My experience at 6th Form for me was an insight into what university had in store for me.

I remember towards the end everyone had begun starting to look at universities, talk about prospectus', go to open days and stress about the grades they needed to get in.

This all just breezed by me.
Maybe it was the my battle with alcohol at the time or perhaps I was just desperate to try and get out of this part of education with something relatively decent to show for it that I didn't care what came after.

I think I looked at 2 universities during my final year at BHASVIC.
One was the New York Film Academy and the other was a school in Canada.

They were obviously both incredibly unrealistic options but I think I felt that I needed to look to convince myself that university, or any sort of further education, is not what I wanted but I think I wanted to check just to fit in (back to the social norm!).

In my last year I had taken some great steps towards reaching my goal of breaking into the film business.

I had worked as a runner and assistant adjudicator on a game show at London Television Studios.
I had started up my own 'production company' titled 'Cathartic Studios' and was shooting live videos for bands I knew (as you know, I still run this company now and progressed onto shooting live videos for bands I didn't know, as well as some non-linear interview pieces).
A friend of the family, Guy Feldman, started giving me editing work and became a mentor to me.

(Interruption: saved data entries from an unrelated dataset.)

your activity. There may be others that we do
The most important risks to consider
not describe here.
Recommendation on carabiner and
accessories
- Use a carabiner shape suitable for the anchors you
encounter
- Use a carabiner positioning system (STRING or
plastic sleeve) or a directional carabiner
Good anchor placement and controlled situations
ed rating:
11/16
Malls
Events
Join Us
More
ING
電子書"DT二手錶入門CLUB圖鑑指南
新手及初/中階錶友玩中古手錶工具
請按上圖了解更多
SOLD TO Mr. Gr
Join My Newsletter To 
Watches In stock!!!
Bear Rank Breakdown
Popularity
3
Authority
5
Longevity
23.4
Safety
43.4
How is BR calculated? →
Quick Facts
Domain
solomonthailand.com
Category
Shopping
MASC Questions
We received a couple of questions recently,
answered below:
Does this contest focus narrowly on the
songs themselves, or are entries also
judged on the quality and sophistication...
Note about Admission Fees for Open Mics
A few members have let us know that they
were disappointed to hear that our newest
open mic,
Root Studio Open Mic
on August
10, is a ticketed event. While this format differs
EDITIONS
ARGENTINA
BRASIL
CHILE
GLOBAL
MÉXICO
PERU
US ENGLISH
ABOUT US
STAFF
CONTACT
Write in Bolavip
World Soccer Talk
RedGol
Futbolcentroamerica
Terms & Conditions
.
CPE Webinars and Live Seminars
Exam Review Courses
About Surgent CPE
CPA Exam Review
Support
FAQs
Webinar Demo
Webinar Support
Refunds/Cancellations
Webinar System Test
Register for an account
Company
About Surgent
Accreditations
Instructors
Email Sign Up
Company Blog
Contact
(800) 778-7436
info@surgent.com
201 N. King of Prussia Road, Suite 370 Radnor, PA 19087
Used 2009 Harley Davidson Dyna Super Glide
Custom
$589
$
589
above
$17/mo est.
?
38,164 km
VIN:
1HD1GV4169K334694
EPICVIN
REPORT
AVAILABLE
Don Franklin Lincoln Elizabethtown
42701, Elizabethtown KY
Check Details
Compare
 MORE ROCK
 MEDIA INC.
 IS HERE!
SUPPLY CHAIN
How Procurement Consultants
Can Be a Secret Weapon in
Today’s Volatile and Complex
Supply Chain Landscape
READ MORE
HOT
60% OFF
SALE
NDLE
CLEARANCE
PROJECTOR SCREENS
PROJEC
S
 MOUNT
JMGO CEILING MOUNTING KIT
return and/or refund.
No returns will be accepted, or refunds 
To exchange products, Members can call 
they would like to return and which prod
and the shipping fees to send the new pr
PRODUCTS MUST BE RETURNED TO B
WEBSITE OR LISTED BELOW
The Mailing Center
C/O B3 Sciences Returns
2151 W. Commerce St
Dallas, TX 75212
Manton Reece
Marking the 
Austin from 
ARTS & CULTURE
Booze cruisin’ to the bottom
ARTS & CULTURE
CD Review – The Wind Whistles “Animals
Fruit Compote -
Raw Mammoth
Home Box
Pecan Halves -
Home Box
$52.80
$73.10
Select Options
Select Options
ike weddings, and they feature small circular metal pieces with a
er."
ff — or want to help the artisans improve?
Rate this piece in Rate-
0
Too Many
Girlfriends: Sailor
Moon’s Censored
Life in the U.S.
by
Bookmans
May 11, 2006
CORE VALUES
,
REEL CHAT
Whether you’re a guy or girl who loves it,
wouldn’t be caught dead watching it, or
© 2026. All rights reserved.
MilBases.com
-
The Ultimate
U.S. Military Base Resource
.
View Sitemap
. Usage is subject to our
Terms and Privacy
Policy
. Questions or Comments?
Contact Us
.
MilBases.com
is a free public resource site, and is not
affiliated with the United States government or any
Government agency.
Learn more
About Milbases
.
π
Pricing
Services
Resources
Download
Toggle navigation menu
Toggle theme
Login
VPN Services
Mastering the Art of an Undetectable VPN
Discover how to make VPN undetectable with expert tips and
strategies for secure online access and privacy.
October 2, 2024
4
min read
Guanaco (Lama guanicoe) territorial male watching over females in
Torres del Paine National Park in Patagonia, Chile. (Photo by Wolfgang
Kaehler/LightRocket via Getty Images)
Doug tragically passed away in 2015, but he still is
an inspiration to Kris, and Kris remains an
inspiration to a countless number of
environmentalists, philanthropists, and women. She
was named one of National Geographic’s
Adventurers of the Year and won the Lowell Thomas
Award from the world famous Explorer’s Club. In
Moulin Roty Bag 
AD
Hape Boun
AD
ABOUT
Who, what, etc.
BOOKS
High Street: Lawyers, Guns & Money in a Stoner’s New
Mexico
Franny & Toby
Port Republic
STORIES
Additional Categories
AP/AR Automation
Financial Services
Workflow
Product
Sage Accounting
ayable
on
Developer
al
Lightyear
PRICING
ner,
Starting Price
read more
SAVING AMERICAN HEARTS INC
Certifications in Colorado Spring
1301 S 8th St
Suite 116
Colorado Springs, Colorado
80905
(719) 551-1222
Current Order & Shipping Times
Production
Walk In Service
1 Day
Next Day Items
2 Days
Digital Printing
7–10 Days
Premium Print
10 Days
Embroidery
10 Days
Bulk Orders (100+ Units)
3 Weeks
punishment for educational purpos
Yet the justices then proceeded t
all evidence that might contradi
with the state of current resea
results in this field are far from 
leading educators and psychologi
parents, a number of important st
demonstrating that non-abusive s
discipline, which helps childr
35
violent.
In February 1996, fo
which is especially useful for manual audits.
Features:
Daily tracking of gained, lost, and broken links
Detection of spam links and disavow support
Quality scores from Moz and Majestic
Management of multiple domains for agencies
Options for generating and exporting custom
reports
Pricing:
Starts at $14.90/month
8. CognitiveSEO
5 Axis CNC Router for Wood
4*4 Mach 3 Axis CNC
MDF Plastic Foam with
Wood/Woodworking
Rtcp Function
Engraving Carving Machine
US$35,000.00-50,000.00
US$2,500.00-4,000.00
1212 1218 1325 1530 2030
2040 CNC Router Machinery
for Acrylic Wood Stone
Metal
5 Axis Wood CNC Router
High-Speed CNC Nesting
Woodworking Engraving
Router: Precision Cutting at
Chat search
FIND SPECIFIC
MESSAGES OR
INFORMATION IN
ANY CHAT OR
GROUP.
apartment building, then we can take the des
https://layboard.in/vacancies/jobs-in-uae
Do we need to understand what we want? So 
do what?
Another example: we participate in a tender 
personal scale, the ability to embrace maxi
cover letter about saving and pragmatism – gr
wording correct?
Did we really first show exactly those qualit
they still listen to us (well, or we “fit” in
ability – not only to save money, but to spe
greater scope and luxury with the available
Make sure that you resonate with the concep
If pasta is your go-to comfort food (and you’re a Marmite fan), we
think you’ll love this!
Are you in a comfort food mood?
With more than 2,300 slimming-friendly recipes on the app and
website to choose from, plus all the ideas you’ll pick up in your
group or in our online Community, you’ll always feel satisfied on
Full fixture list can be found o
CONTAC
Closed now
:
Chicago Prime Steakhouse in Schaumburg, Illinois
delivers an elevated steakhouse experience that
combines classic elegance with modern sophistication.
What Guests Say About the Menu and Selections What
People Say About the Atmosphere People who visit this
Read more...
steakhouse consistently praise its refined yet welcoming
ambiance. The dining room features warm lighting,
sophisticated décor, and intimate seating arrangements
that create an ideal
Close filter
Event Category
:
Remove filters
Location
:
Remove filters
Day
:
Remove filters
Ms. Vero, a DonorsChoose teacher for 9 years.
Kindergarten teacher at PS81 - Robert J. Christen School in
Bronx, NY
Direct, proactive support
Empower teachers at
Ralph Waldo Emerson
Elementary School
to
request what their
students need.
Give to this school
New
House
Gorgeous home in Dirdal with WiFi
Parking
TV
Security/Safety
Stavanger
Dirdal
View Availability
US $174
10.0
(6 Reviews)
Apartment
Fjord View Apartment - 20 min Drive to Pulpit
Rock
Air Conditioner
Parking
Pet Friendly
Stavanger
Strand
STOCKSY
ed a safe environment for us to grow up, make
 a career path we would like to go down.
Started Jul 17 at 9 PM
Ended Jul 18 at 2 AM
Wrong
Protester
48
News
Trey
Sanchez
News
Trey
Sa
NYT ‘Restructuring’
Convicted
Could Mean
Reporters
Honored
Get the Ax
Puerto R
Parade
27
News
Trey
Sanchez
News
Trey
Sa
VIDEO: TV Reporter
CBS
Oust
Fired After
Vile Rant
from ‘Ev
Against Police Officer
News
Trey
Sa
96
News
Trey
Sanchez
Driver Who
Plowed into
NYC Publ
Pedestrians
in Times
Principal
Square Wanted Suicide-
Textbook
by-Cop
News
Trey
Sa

He eventually scored me a junior editor position at 'Back2Back Productions' in Brighton where I got to work on the Paul Potts piece that was shown on ITV and got my first national credit and admittance to the IMDB.
Closer to home, my practical pieces had picked up great grades and 'BHASVICTORS', which are basically awards the college gives out and I had curbed my drinking.

Everything out in the real world seemed to be working out great.
I didn't need to stay in education.

These were steps to being successful.

The majority of my friends went off to university, either to better themselves or as my dear friend Dave Wells stated, 'put off the inevitable'.
A few stayed behind or travelled to far off lands, to either 'find themselves' or...put off the inevitable.

I was one of the ones who stayed behind. In a sense.

I attended 'The School Of Life' (or 'The Cheesy Cliche Academy')

For me, only two types of people go to university.
Those who want to better their education and those who want to put off 'real life' and I didn't fit into either of those categories.

My passion for film-making took me all across the UK and I got to see some incredible things, and a lot of disturbing things too (touring with bands is an experience for sure).
I got to meet new people and made some amazing new friends who am still very close to.

Unfortunately as I grew, the place in which I grew up got much smaller and soon wasn't enough for me anymore.
After about a year, film-making wasn't taking me to these places anymore and the new 'big' me (quite literally as well. The School Of Life involves a terrible diet!) was stuck in the the small place.

I went back to familiar territory and started to film local bands again to gain some income and keep the portfolio growing but it soon wasn't enough for my Mum and Step-Dad and I was told I had to get a real job.

I was a builder. I worked as a checkout operator and eventually landed at Addaction as a Modality Administrator. And I'm still there today.

So what if I didn't go to university and what I'm doing right now isn't anything to do with film making? Does that make me unsuccessful?

In the years since the end of college to now, I have pursued my career, travelled the country, met the girl I want to spend my life with, got my own place and I am still working towards hitting my dream career.

In the years since the end of college to now, friends of mine have dropped out of college, stayed on because they still don't know what to do and graduated and are in exactly the same position I am. And they still have to do everything I just did.

I'm not saying university is right or wrong.
It gives people an option.

An option to better there education.
An option to increase their career prospects.
An option to put off 'real life' for just a bit longer.
An option to not go to university.

Just because someone hasn't attended university it doesn't mean they will be unsuccessful.

It just means they've probably got better things to do.